Quante volte abbiamo recriminato sulle nostre scelte del passato. Quanto volte ci siamo chiesti come sarebbe cambiata la nostra vita se avessimo risposto a quella telefonata oppure se avessimo accettato l’invito che abbiamo sempre sognato. Se potessi tornare indietro e fare scelte differenti cosa farei adesso ? Magari avrei scritto e arrangiato “Street Spirit”, oppure starei calciando il rigore decisivo nella finale dei campionati del mondo. Chissà ?
La nostra vita e la nostra attuale condizione sono il risultato di una catena di relazioni causa-effetto che è derivante dalle nostre scelte. Perché scegliamo di rispondere ad una telefonata oppure di lasciare squillare il telefono ? Cosa ci induce a fare una scelta piuttosto che un’altra ? Scegliamo semplicemente in base a quello che abbiamo vissuto. In questo momento ho scelto di scrivere questo pezzo perché in precedenza ho maturato, in base al mio vissuto, una predisposizione che mi spinge a vedere cinema e a scriverne in maniera più o meno consapevole. E qui arriva la domanda delle domande: siamo veramente liberi nelle nostre scelte ?
La signora Peg sceglie di fare l’unica cosa saggia che la tecnologia gli permette di fare: astrarsi dal contesto ambientale in cui ha vissuto , salire su una navicella spaziale e raggiunge l’angolo più remoto dell’universo. Un contesto “neutro” e asettico da ogni tipo di contaminazione che può dirottare il proprio libero arbitrio. E qui che la signora Peg riesce a riacquistare la propria identità ma, oramai, è troppo tardi: il viaggio intrapreso è di sola andata.

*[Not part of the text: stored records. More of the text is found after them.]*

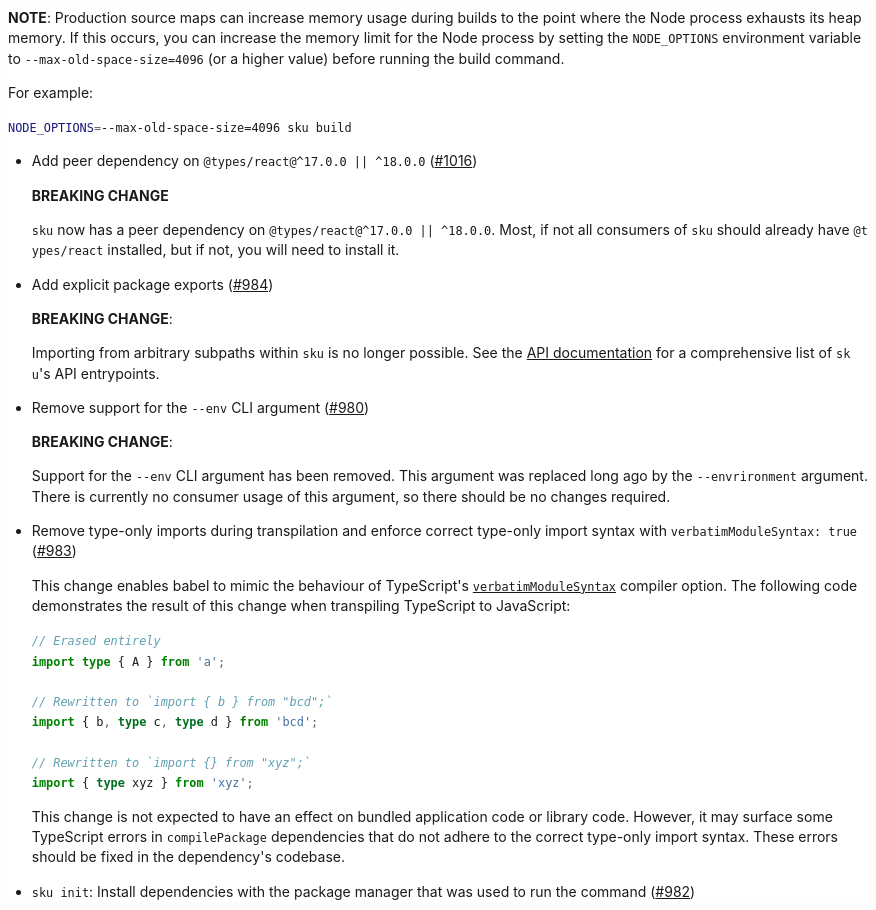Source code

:   **NOTE**: Production source maps can increase memory usage during builds to the point where the Node process exhausts its heap memory. If this occurs, you can increase the memory limit for the Node process by setting the `NODE_OPTIONS` environment variable to `--max-old-space-size=4096` (or a higher value) before running the build command.

  For example:

  ```sh
  NODE_OPTIONS=--max-old-space-size=4096 sku build
  ```

- Add peer dependency on `@types/react@^17.0.0 || ^18.0.0` ([#1016](https://github.com/seek-oss/sku/pull/1016))

  **BREAKING CHANGE**

  `sku` now has a peer dependency on `@types/react@^17.0.0 || ^18.0.0`. Most, if not all consumers of `sku` should already have `@types/react` installed, but if not, you will need to install it.

- Add explicit package exports ([#984](https://github.com/seek-oss/sku/pull/984))

  **BREAKING CHANGE**:

  Importing from arbitrary subpaths within `sku` is no longer possible. See the [API documentation] for a comprehensive list of `sku`'s API entrypoints.

  [API documentation]: https://seek-oss.github.io/sku/#/./docs/api

- Remove support for the `--env` CLI argument ([#980](https://github.com/seek-oss/sku/pull/980))

  **BREAKING CHANGE**:

  Support for the `--env` CLI argument has been removed. This argument was replaced long ago by the `--envrironment` argument. There is currently no consumer usage of this argument, so there should be no changes required.

- Remove type-only imports during transpilation and enforce correct type-only import syntax with `verbatimModuleSyntax: true` ([#983](https://github.com/seek-oss/sku/pull/983))

  This change enables babel to mimic the behaviour of TypeScript's [`verbatimModuleSyntax`] compiler option. The following code demonstrates the result of this change when transpiling TypeScript to JavaScript:

  ```ts
  // Erased entirely
  import type { A } from 'a';

  // Rewritten to `import { b } from "bcd";`
  import { b, type c, type d } from 'bcd';

  // Rewritten to `import {} from "xyz";`
  import { type xyz } from 'xyz';
  ```

  This change is not expected to have an effect on bundled application code or library code. However, it may surface some TypeScript errors in `compilePackage` dependencies that do not adhere to the correct type-only import syntax. These errors should be fixed in the dependency's codebase.

  [`verbatimModuleSyntax`]: https://www.typescriptlang.org/tsconfig#verbatimModuleSyntax

- `sku init`: Install dependencies with the package manager that was used to run the command ([#982](https://github.com/seek-oss/sku/pull/982))


  [vite]: https://seek-oss.github.io/sku/#/./docs/vite
  [wds release]: https://github.com/webpack/webpack-dev-server/releases/tag/v5.2.1
  [the v9 migration guide]: https://storybook.js.org/docs/migration-guide
  [Prettier 3.5.0 release notes]: https://prettier.io/blog/2025/02/09/3.5.0
  [TypeScript 5.7]: https://devblogs.microsoft.com/typescript/announcing-typescript-5-7/
  [TypeScript 5.8]: https://devblogs.microsoft.com/typescript/announcing-typescript-5-8/
  [node 22.12]: https://nodejs.org/en/blog/release/v22.12.0
  [`eslint-config-seek` release notes]: https://github.com/seek-oss/eslint-config-seek/blob/master/CHANGELOG.md#eslint-config-seek
  [flat config format]: https://eslint.org/docs/latest/use/configure/configuration-files#configuration-objects
  [migration guide]: https://eslint.org/docs/latest/use/configure/migration-guide
  [ignore patterns]: https://eslint.org/docs/latest/use/configure/ignore
  [ESLint config inspector]: https://github.com/eslint/config-inspector
  [How to Upgrade to React 18 guide]: https://react.dev/blog/2022/03/08/react-18-upgrade-guide
  [Prettier V3]: https://prettier.io/blog/2023/07/05/3.0.0.html
  [`pnpm` v10]: https://github.com/pnpm/pnpm/releases/tag/v10.0.0
  [TypeScript 5.6 announcement]: https://devblogs.microsoft.com/typescript/announcing-typescript-5-6/
  [jest preset]: https://jestjs.io/docs/configuration#preset-string
  [testing documentation]: https://seek-oss.github.io/sku/#/./docs/testing
  [browserslist]: https://browsersl.ist/
  [`supportedBrowser`]: https://seek-oss.github.io/sku/#/./docs/configuration?id=supportedbrowsers
  [storybook docs]: https://seek-oss.github.io/sku/#/./docs/storybook
  [sb main]: https://storybook.js.org/docs/api/main-config/main-config
  [storybook docs]: https://seek-oss.github.io/sku/#/./docs/storybook
  [multi-language]: ./docs/multi-language
  [translations compile watch]: ./docs/cli?id=translations-compile
  [`concurrently`]: https://www.npmjs.com/package/concurrently
  [running multiple scripts]: https://pnpm.io/8.x/cli/run#running-multiple-scripts
  [storybook cli]: https://storybook.js.org/docs/cli/
  [Vanilla Extract]: https://seek-oss.github.io/sku/#/./docs/styling?id=vanilla-extract
  [LESS]: http://lesscss.org/
  [`#sku-support`]: https://seek.enterprise.slack.com/archives/CDL5VP5NU
  [sku v7 migration guide]: https://github.com/seek-oss/sku/blob/f37ea1dcbe2d6403bba6897c7a9e0cb9b231c74c/docs/migration-guides/v7.0.0.md#env
  [treat]: https://seek-oss.github.io/treat/
  [changelog]: https://github.com/seek-oss/eslint-config-seek/blob/master/CHANGELOG.md
  [`for...of` syntax]: https://developer.mozilla.org/en-US/docs/Web/JavaScript/Reference/Statements/for...of
  [`keys()`]: https://developer.mozilla.org/en-US/docs/Web/API/URLSearchParams/keys
  [typescript 5.4 announcement]: https://devblogs.microsoft.com/typescript/announcing-typescript-5-4/
  [typeScript 5.5 announcement]: https://devblogs.microsoft.com/typescript/announcing-typescript-5-5/
  [swc]: https://swc.rs/docs/configuration/minification
  [terser]: https://terser.org/
  [assertion removal docs]: https://seek-oss.github.io/sku/#/./docs/extra-features?id=assertion-removal
  [TypeScript 5.3 announcement]: https://devblogs.microsoft.com/typescript/announcing-typescript-5-3/
  [release notes]: https://github.com/storybookjs/storybook/releases/tag/v7.1.0-alpha.38
  [eslint-config-seek]: https://github.com/seek-oss/eslint-config-seek/blob/master/CHANGELOG.md#1200
  [Storybook's configuration documentation]: https://storybook.js.org/docs/react/configure/overview
  [sku storybook docs]: https://seek-oss.github.io/sku/#/./docs/storybook
  [sku storybook middleware]: https://seek-oss.github.io/sku/#/./docs/storybook?id=devserver-middleware
  [ts52]: https://devblogs.microsoft.com/typescript/announcing-typescript-5-2/
  [dangerous]: https://seek-oss.github.io/sku/#/./docs/configuration?id=dangerouslysettsconfig
  [srcpaths]: https://seek-oss.github.io/sku/#/./docs/configuration?id=srcpaths
  [rule]: https://github.com/seek-oss/eslint-config-seek/releases/tag/v11.2.1
  [eslint]: https://github.com/seek-oss/eslint-config-seek/releases/tag/v11.3.0
  [treat]: https://seek-oss.github.io/treat/
  [migrate]: https://github.com/seek-oss/braid-design-system/blob/e42c6f9168904f6b607c74157cafebf9b0147489/docs/treat%20to%20vanilla-extract%20migration.md
  [Vanilla Extract]: https://vanilla-extract.style/documentation/getting-started
  [bug]: https://github.com/JedWatson/classnames/issues/240
  [box]: https://seek-oss.github.io/braid-design-system/components/Box/#dynamic-css-classes
  [clsx]: https://github.com/lukeed/clsx
  [the docs]: https://seek-oss.github.io/sku/#/./docs/extra-features?id=pre-commit-hook
  [the storybook migration guide]: https://storybook.js.org/docs/react/migration-guide#page-top
  [the full migration notes]: https://github.com/storybookjs/storybook/blob/next/MIGRATION.md#from-version-65x-to-700
  [csf]: https://storybook.js.org/docs/react/api/csf
  [meta]: https://storybook.js.org/docs/react/api/csf#default-export
  [csf 3]: https://storybook.js.org/blog/storybook-csf3-is-here/
  [storiesof issue]: https://github.com/storybookjs/storybook/issues/9828#issuecomment-1370291568
  [`seek-style-guide`]: https://github.com/seek-oss/seek-style-guide
  [v11]: https://github.com/seek-oss/sku/releases/tag/v11.0.0
  [`braid-design-system`]: https://seek-oss.github.io/braid-design-system/
  [node 16 eol]: https://nodejs.org/en/blog/announcements/nodejs16-eol
  [node 18.12 release]: https://nodejs.org/en/blog/release/v18.12.0
  [ts5]: https://devblogs.microsoft.com/typescript/announcing-typescript-5-0/
  [storybook preview.js]: https://storybook.js.org/docs/react/configure/overview#configure-story-rendering
  [CSF 3 stories]: https://storybook.js.org/docs/react/api/csf
  [v10.1.0]: https://github.com/seek-oss/eslint-config-seek/releases/tag/v10.1.0
  [v10.1.1]: https://github.com/seek-oss/eslint-config-seek/releases/tag/v10.1.1
  [the vocab docs]: https://github.com/seek-oss/vocab#pseudo-localization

Qui termina il pippone filosofico da salotto ma aggiungo due parole per dirvi che l’interpretazione di Helen Mirren è semplicemente da manuale del cinema. Ho rivisto l’episodio almeno 3 volte e , ogni volta , rimango estasiato. La colonna sonora con cui si chiude l’episodio ha su di me l’effetto di lasciare il freno a mano a far scorrere copiose le lacrime. Strepitoso.

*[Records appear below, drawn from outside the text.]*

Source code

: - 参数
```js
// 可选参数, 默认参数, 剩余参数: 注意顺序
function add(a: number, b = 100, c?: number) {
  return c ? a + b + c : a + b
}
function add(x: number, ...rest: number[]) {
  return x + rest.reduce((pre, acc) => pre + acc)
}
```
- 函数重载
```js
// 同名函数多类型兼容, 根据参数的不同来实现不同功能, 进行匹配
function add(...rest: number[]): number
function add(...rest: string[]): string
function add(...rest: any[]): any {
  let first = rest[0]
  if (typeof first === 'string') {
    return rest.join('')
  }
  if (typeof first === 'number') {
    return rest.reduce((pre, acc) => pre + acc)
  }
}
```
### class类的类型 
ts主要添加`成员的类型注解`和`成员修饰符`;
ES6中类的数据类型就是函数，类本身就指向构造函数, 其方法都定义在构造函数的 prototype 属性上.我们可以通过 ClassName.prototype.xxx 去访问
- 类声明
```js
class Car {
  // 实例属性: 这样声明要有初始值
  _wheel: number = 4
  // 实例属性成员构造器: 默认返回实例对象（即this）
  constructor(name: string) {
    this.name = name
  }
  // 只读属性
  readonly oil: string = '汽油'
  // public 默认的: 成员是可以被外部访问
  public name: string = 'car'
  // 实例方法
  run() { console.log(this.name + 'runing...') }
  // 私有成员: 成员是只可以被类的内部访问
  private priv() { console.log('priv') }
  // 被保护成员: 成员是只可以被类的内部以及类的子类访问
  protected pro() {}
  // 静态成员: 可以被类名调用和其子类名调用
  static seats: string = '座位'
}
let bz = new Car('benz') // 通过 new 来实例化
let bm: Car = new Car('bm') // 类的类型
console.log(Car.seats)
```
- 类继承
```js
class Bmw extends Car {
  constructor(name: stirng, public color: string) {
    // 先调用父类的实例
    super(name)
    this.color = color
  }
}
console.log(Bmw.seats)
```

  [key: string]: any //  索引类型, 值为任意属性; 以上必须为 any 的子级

Ho citato solo alcuni episodi, ma credo vi sarà oramai chiaro che “Solos” non è una serie semplice,non è intrattenimento. Se cercate una serie TV per ossigenare il cervello dalle scorie della giornata lavorativa allora dovrete rivolgervi altrove.
I temi trattati impongono una profonda riflessione e lavoro extra per il proprio cervello. A metà strada tra una conferenza Ted e Black Mirror, “Solos” è un’opera che tratta di come siamo noi oggi, anche se ambientata nel futuro. La natura antologica della serie viene tradita dall’ultima puntata, quella interpretata da Morgan Freeman, in cui i fili invisibili che tengono legate le varie storie vengono alla luce.
“Solos” non è una serie perfetta: la scrittura non sempre eccelle come la recitazione degli attori che vi sono coinvolti. Da questo ultimo punto di vista “Solos” è tutto quello che , come attore, avrei voluto essere ma che non sono. Il consiglio è di vederla in lingua originale, armati di pazienza, e con un rotolone Regina al vostro fianco. Perché non rimarrete insensibili a quello che vi verrà raccontato.
“Solos” , sebbene non perfetto, è un prodotto coraggioso, segno tangibile di come Prime Video voglia alzare l’asticella qualitativa del suo catalogo già di per se ricco di capolavori quali “Tales from the loop” o “Them”. Per questo motivo merita di essere visto e vissuto.